[Page images and extracted text]
────────

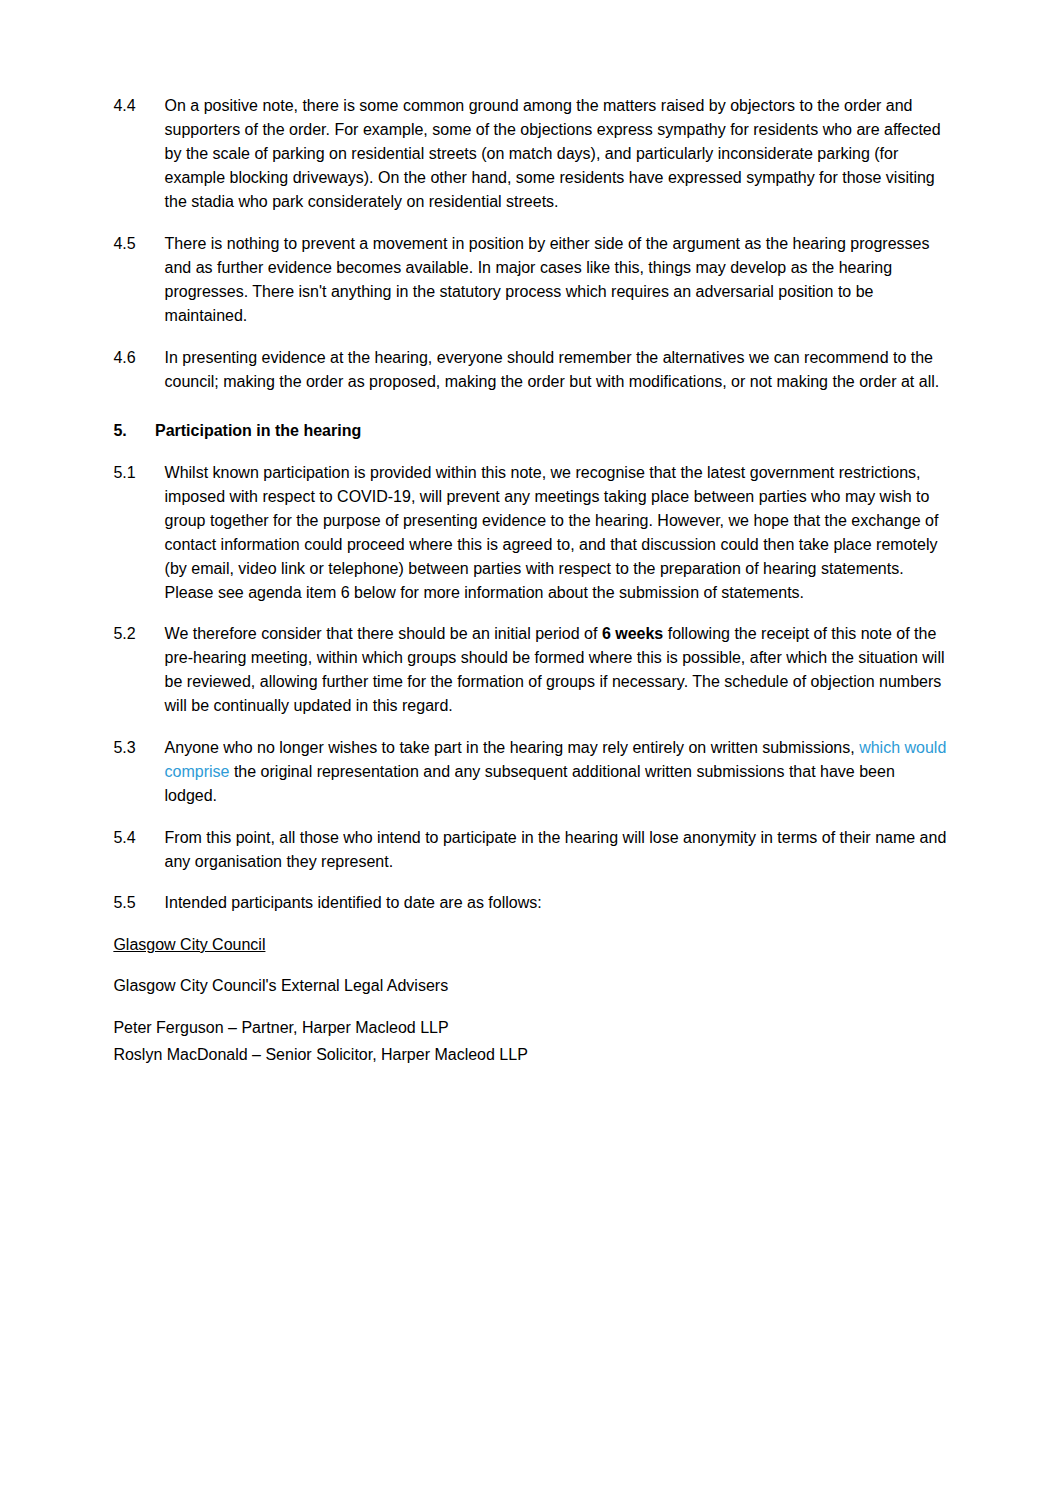4.4
On a positive note, there is some common ground among the matters raised by objectors to the order and supporters of the order. For example, some of the objections express sympathy for residents who are affected by the scale of parking on residential streets (on match days), and particularly inconsiderate parking (for example blocking driveways). On the other hand, some residents have expressed sympathy for those visiting the stadia who park considerately on residential streets.
4.5
There is nothing to prevent a movement in position by either side of the argument as the hearing progresses and as further evidence becomes available. In major cases like this, things may develop as the hearing progresses. There isn't anything in the statutory process which requires an adversarial position to be maintained.
4.6
In presenting evidence at the hearing, everyone should remember the alternatives we can recommend to the council; making the order as proposed, making the order but with modifications, or not making the order at all.
5. Participation in the hearing
5.1
Whilst known participation is provided within this note, we recognise that the latest government restrictions, imposed with respect to COVID-19, will prevent any meetings taking place between parties who may wish to group together for the purpose of presenting evidence to the hearing. However, we hope that the exchange of contact information could proceed where this is agreed to, and that discussion could then take place remotely (by email, video link or telephone) between parties with respect to the preparation of hearing statements. Please see agenda item 6 below for more information about the submission of statements.
5.2
We therefore consider that there should be an initial period of 6 weeks following the receipt of this note of the pre-hearing meeting, within which groups should be formed where this is possible, after which the situation will be reviewed, allowing further time for the formation of groups if necessary. The schedule of objection numbers will be continually updated in this regard.
5.3
Anyone who no longer wishes to take part in the hearing may rely entirely on written submissions, which would comprise the original representation and any subsequent additional written submissions that have been lodged.
5.4
From this point, all those who intend to participate in the hearing will lose anonymity in terms of their name and any organisation they represent.
5.5
Intended participants identified to date are as follows:
Glasgow City Council
Glasgow City Council's External Legal Advisers
Peter Ferguson – Partner, Harper Macleod LLP
Roslyn MacDonald – Senior Solicitor, Harper Macleod LLP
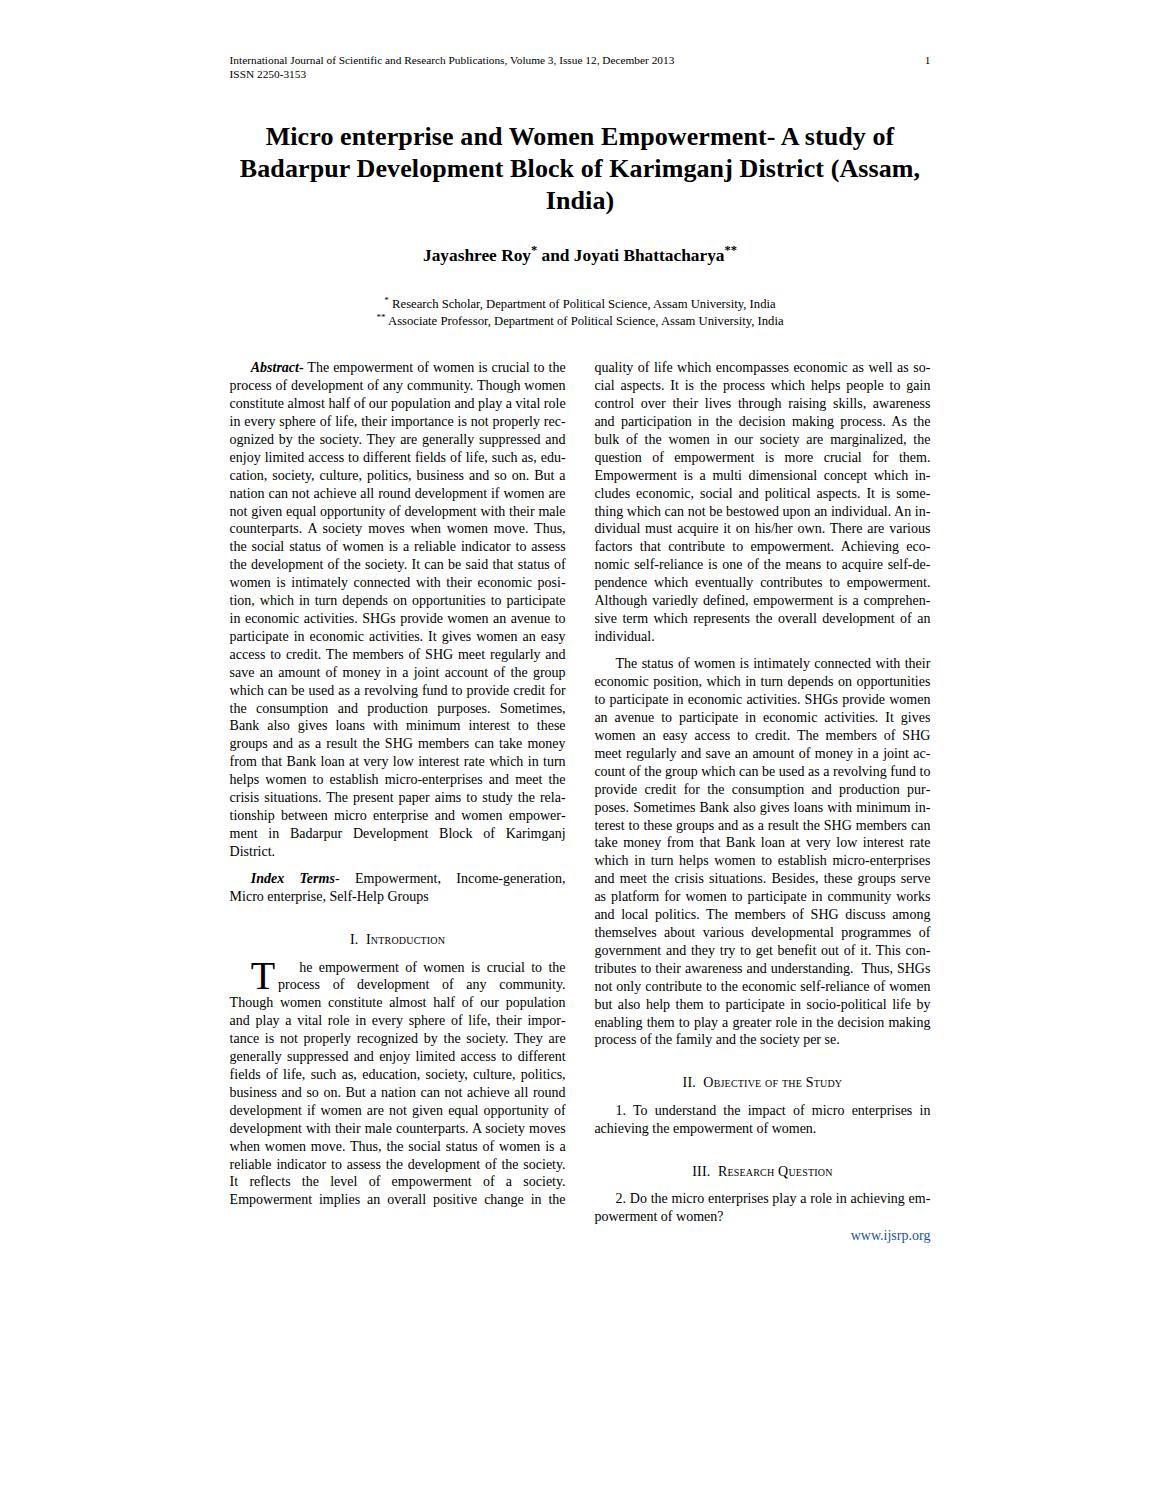International Journal of Scientific and Research Publications, Volume 3, Issue 12, December 2013
ISSN 2250-3153 1
Micro enterprise and Women Empowerment- A study of Badarpur Development Block of Karimganj District (Assam, India)
Jayashree Roy* and Joyati Bhattacharya**
* Research Scholar, Department of Political Science, Assam University, India
** Associate Professor, Department of Political Science, Assam University, India
Abstract- The empowerment of women is crucial to the process of development of any community. Though women constitute almost half of our population and play a vital role in every sphere of life, their importance is not properly recognized by the society. They are generally suppressed and enjoy limited access to different fields of life, such as, education, society, culture, politics, business and so on. But a nation can not achieve all round development if women are not given equal opportunity of development with their male counterparts. A society moves when women move. Thus, the social status of women is a reliable indicator to assess the development of the society. It can be said that status of women is intimately connected with their economic position, which in turn depends on opportunities to participate in economic activities. SHGs provide women an avenue to participate in economic activities. It gives women an easy access to credit. The members of SHG meet regularly and save an amount of money in a joint account of the group which can be used as a revolving fund to provide credit for the consumption and production purposes. Sometimes, Bank also gives loans with minimum interest to these groups and as a result the SHG members can take money from that Bank loan at very low interest rate which in turn helps women to establish micro-enterprises and meet the crisis situations. The present paper aims to study the relationship between micro enterprise and women empowerment in Badarpur Development Block of Karimganj District.
Index Terms- Empowerment, Income-generation, Micro enterprise, Self-Help Groups
I. Introduction
The empowerment of women is crucial to the process of development of any community. Though women constitute almost half of our population and play a vital role in every sphere of life, their importance is not properly recognized by the society. They are generally suppressed and enjoy limited access to different fields of life, such as, education, society, culture, politics, business and so on. But a nation can not achieve all round development if women are not given equal opportunity of development with their male counterparts. A society moves when women move. Thus, the social status of women is a reliable indicator to assess the development of the society. It reflects the level of empowerment of a society. Empowerment implies an overall positive change in the quality of life which encompasses economic as well as social aspects. It is the process which helps people to gain control over their lives through raising skills, awareness and participation in the decision making process. As the bulk of the women in our society are marginalized, the question of empowerment is more crucial for them. Empowerment is a multi dimensional concept which includes economic, social and political aspects. It is something which can not be bestowed upon an individual. An individual must acquire it on his/her own. There are various factors that contribute to empowerment. Achieving economic self-reliance is one of the means to acquire self-dependence which eventually contributes to empowerment. Although variedly defined, empowerment is a comprehensive term which represents the overall development of an individual.
The status of women is intimately connected with their economic position, which in turn depends on opportunities to participate in economic activities. SHGs provide women an avenue to participate in economic activities. It gives women an easy access to credit. The members of SHG meet regularly and save an amount of money in a joint account of the group which can be used as a revolving fund to provide credit for the consumption and production purposes. Sometimes Bank also gives loans with minimum interest to these groups and as a result the SHG members can take money from that Bank loan at very low interest rate which in turn helps women to establish micro-enterprises and meet the crisis situations. Besides, these groups serve as platform for women to participate in community works and local politics. The members of SHG discuss among themselves about various developmental programmes of government and they try to get benefit out of it. This contributes to their awareness and understanding. Thus, SHGs not only contribute to the economic self-reliance of women but also help them to participate in socio-political life by enabling them to play a greater role in the decision making process of the family and the society per se.
II. Objective of the Study
1. To understand the impact of micro enterprises in achieving the empowerment of women.
III. Research Question
2. Do the micro enterprises play a role in achieving empowerment of women?
www.ijsrp.org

────────

* _Task to complete_: Lines in the records above that carry the word "India" are to be located and copied.

* _Task response_:
Micro enterprise and Women Empowerment- A study of Badarpur Development Block of Karimganj District (Assam, India)
* Research Scholar, Department of Political Science, Assam University, India
** Associate Professor, Department of Political Science, Assam University, India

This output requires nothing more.